SURABAYA, FaktualNews.co – Jelang Ramadan, sejumlah taman pemakaman umum (TPU) mendadak ramai. Orang-orang datang berkunjung untuk melakukan ziarah kubur menengok sanak keluarga yang telah meninggal dunia.
Melakukan ziarah kubur memang menjadi salah satu kebiasaan yang dilakukan umat muslim dalam menyambut bulan Ramadan. Dalam kesempatan itu, umat muslim memanjatkan doa untuk orang-orang yang telah pergi lebih dulu.
Pada dasarnya, ziarah kubur bisa dilakukan kapan saja. Hanya saja, jelang Ramadan dan Lebaran kerap dijadikan momen yang istimewa bagi umat Muslim untuk nyekar.
Tradisi ziarah kubur sendiri sangat lekat dengan budaya masyarakat Indonesia. Zulkifli Lubis, staf pengajar Prodi Antropologi Sosial FISIP USU, menduga bahwa tradisi ini berasal dari kepercayaan kuno masyarakat tradisional untuk menghormati leluhur.
Tak hanya bagi umat muslim, tradisi ini juga berlaku bagi penganut kepercayaan lain. Misalnya Katolik yang memiliki tradisi ziarah kubur saat peringatan arwah setiap 2 November. Atau, orang Tionghoa yang memiliki tradisi ceng beng atau ziarah kubur untuk menghormati leluhur.
“Tradisi ini kemudian masuk ke suku-suku kita, jadi tabur bunga. Itu saling mengambil [tradisi] tanpa diketahui dari siapa awalnya. Semacam modifikasi,” kata Zulkifli.
Tabur bunga sendiri, diduga Zulkifli, muncul dari salah satu kepercayaan kuno di Indonesia, seperti Hindu.

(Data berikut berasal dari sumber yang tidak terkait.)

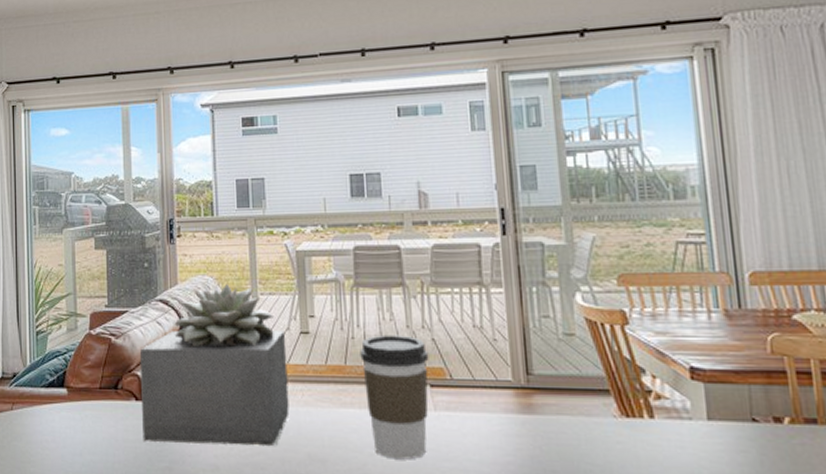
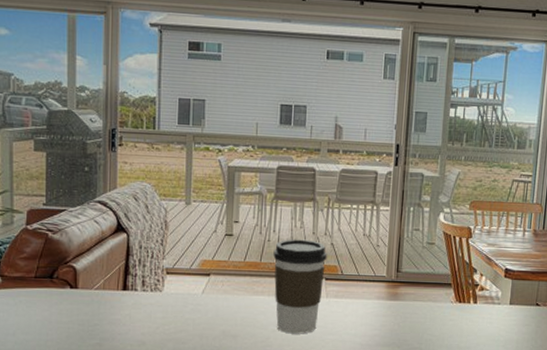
succulent plant: present [139,284,290,447] -> none [75,191,213,326]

Bagaimana Ziarah Kubur Jadi Tradisi Jelang Ramadan?
Kebiasaan nyekar menjelang Ramadan bisa dilihat dari dua sisi, yakni sisi teks dan konteks. Dari sisi teks sendiri, kebiasaan mengenai ziarah kubur ditemukan di dalam sejumlah hadis yang diceritakan oleh para sahabat nabi.

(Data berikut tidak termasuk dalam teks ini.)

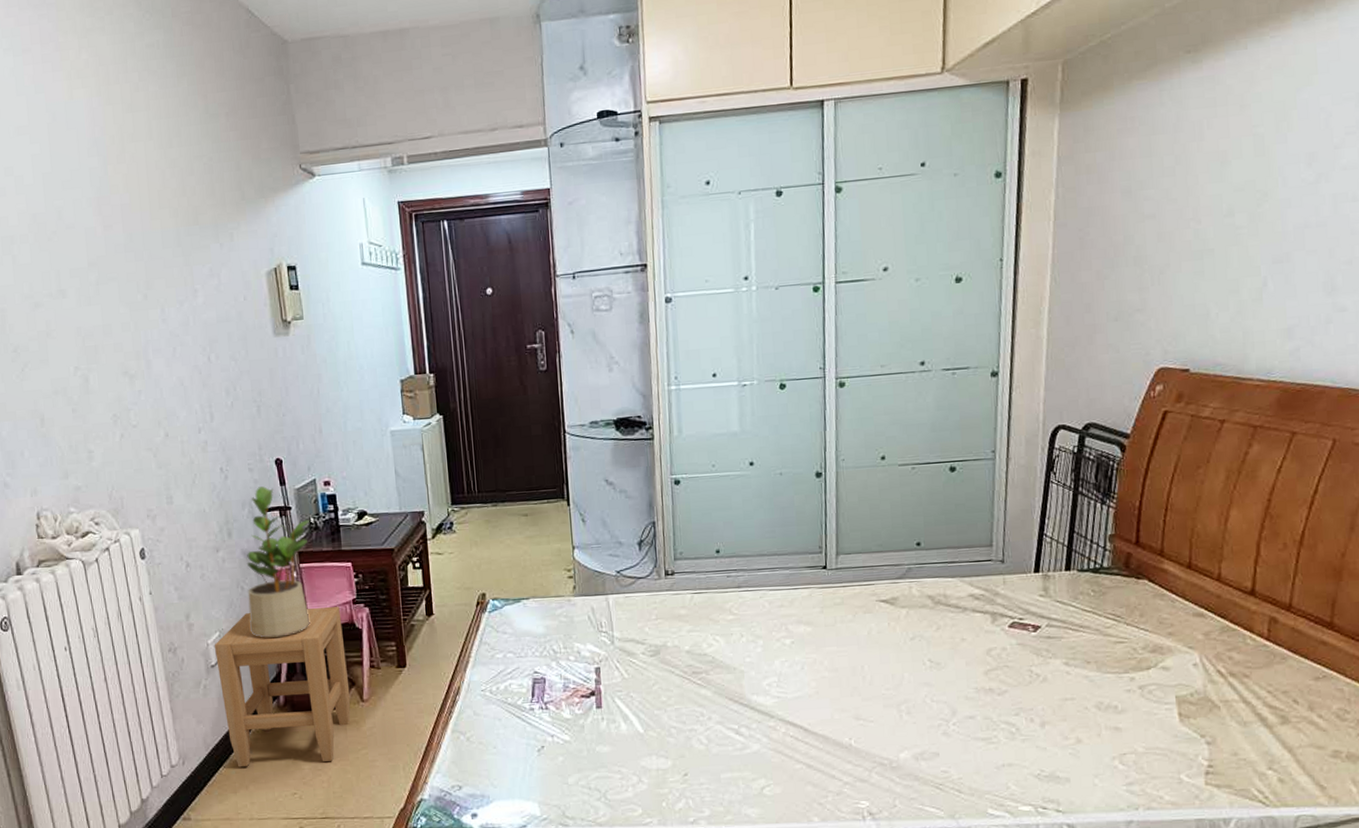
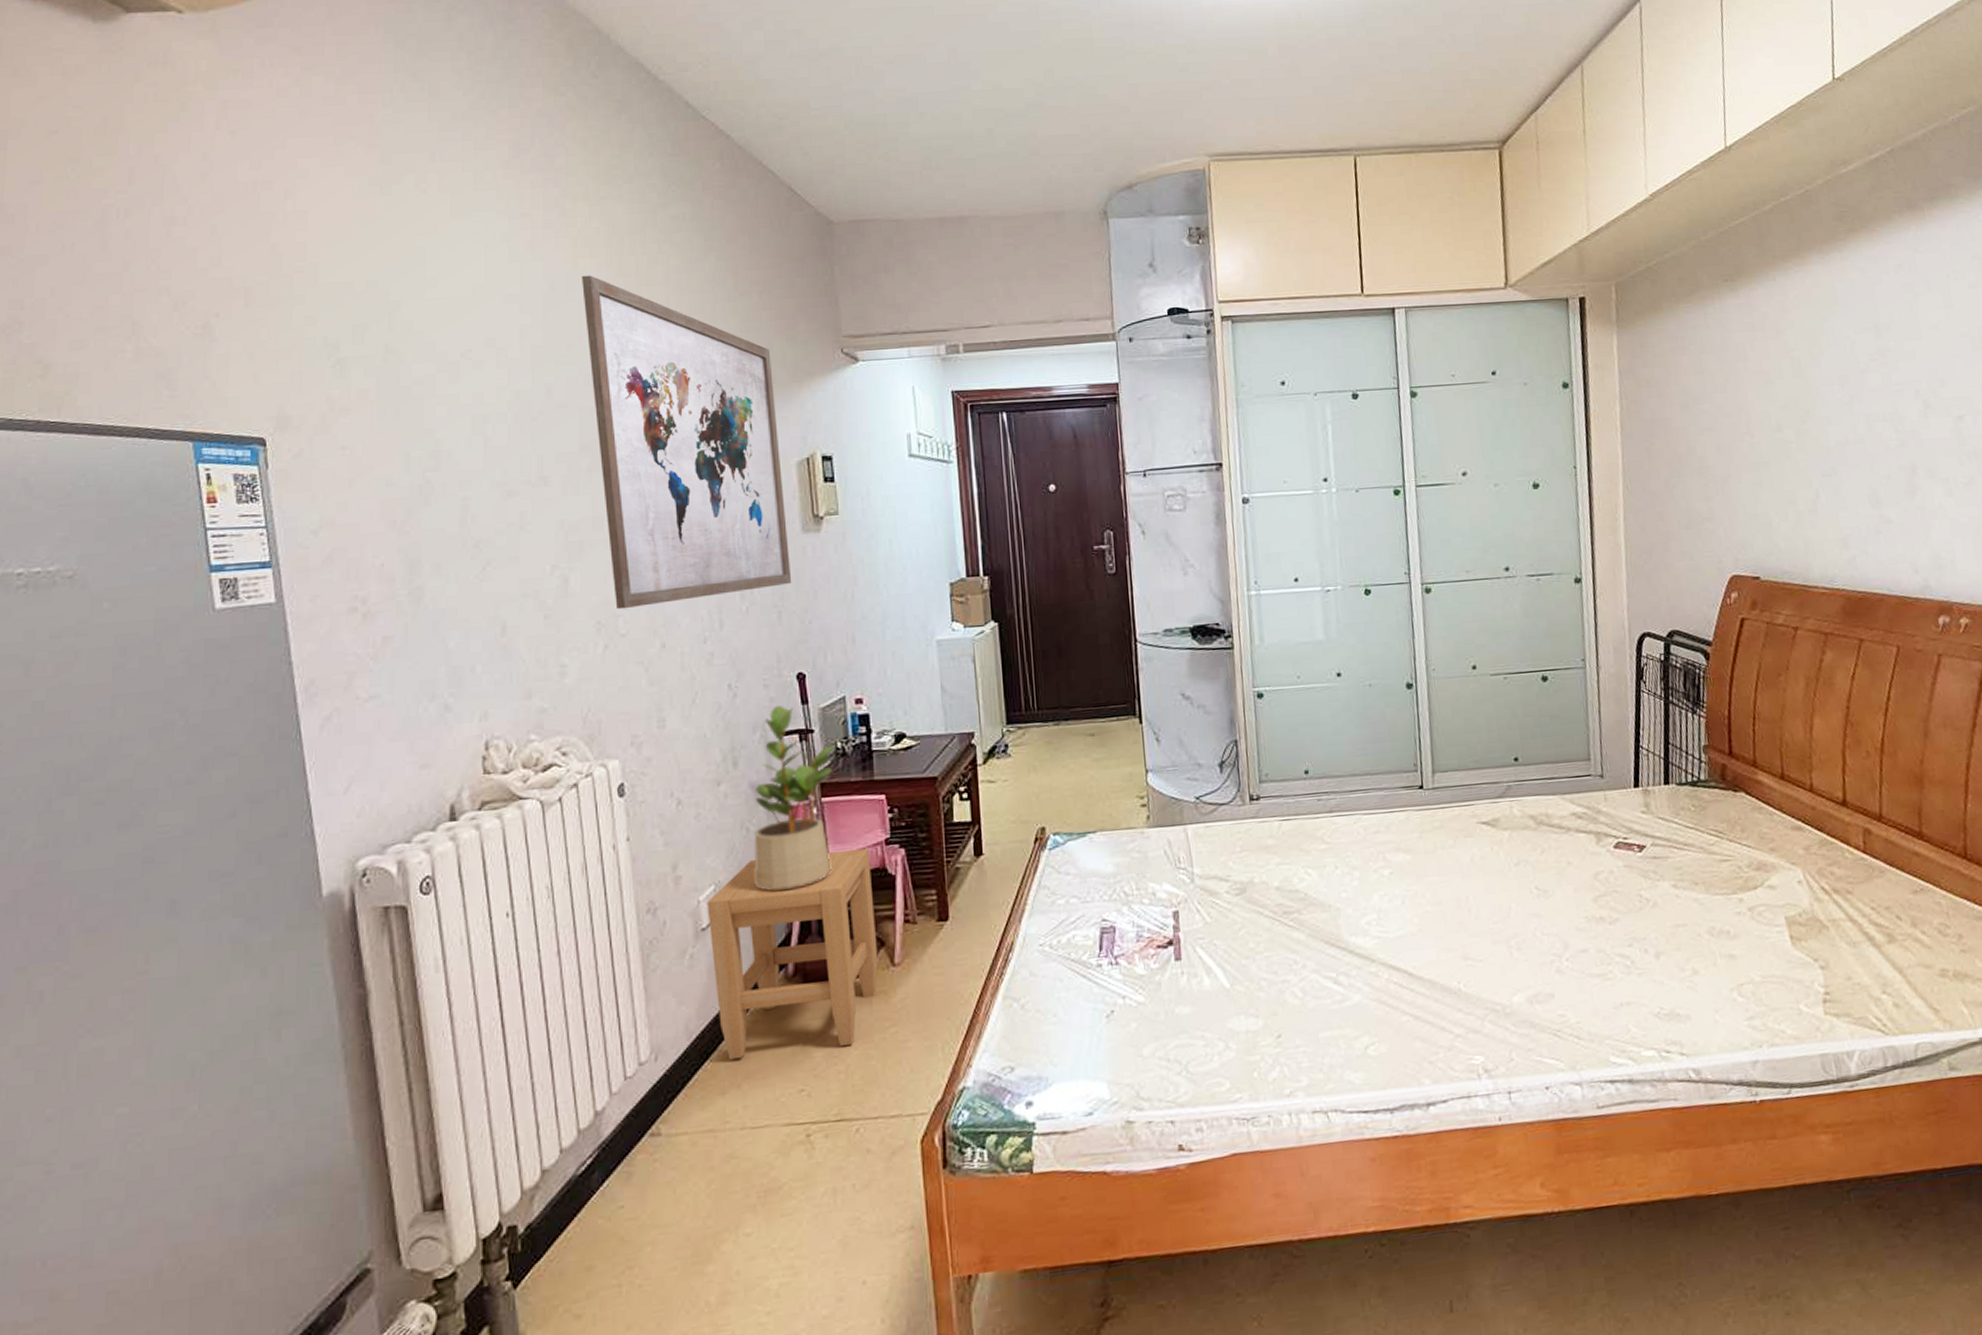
wall art: none [76,105,267,404] -> present [581,275,792,610]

“Ada memang istilahnya, membolehkan orang menziarahi kubur, itu secara teks ada hadis, ajarannya. Namun, sebenarnya dalam ziarah kubur yang dibolehkan tidak ada ketentuan, aturan [ziarah kubur dilakukan] jelang Ramadan, Lebaran. Kapan saja boleh,” imbuhnya.
Dari hadis-hadis inilah, diungkap bahwa tujuan ziarah kubur antara lain mengingatkan peziarah akan kematian.
Selain itu, ziarah kubur jelang Ramadan juga bertujuan untuk menyucikan hati. Bulan puasa akan lebih baik jika disambut dengan hati yang suci.
“Ini [ziarah kubur] tujuannya untuk menyucikan diri bagi peziarah. Bulan Ramadan bulan yang suci, bulan dengan kesempatan untuk mendapatkan pahala,” jelas Zulkifli.
Kendati demikian, Islam sendiri sebelumnya tak mengenal kebiasaan tabur bunga. Meski demikian, sejumlah ulama menyebutkan bahwa ziarah kubur akan lebih baik jika ada daun berwarna hijau yang diletakkan di makam.
Ajaran tersebut, lanjut Zulkifli, diasumsikan sebagai daun atau tanaman yang masih segar. Hal ini mengandung harapan bahwa orang yang dikubur di dalamnya bisa terlepas dari siksa kubur.
“Ini barangkali bertransformasi jadi bentuk orang bawa bunga, air kendi, lalu disiramkan ke makam,” imbuhnya.
Bunga sendiri secara umum melambangkan kehidupan yang sejahtera. Dalam ziarah kubur, bunga secara tidak langsung mengandung makna harapan akan kesejahteraan untuk mereka yang telah meninggal dunia di akhirat.
Sementara itu, jika dilihat dari kacamata sosial, kebiasaan ziarah kubur juga mampu meningkatkan ikatan antar-keluarga.
“Ikatan keluarga disadarkan kembali, kebersamaan juga, jadi ikatan keluarga lebih kuat,” katanya.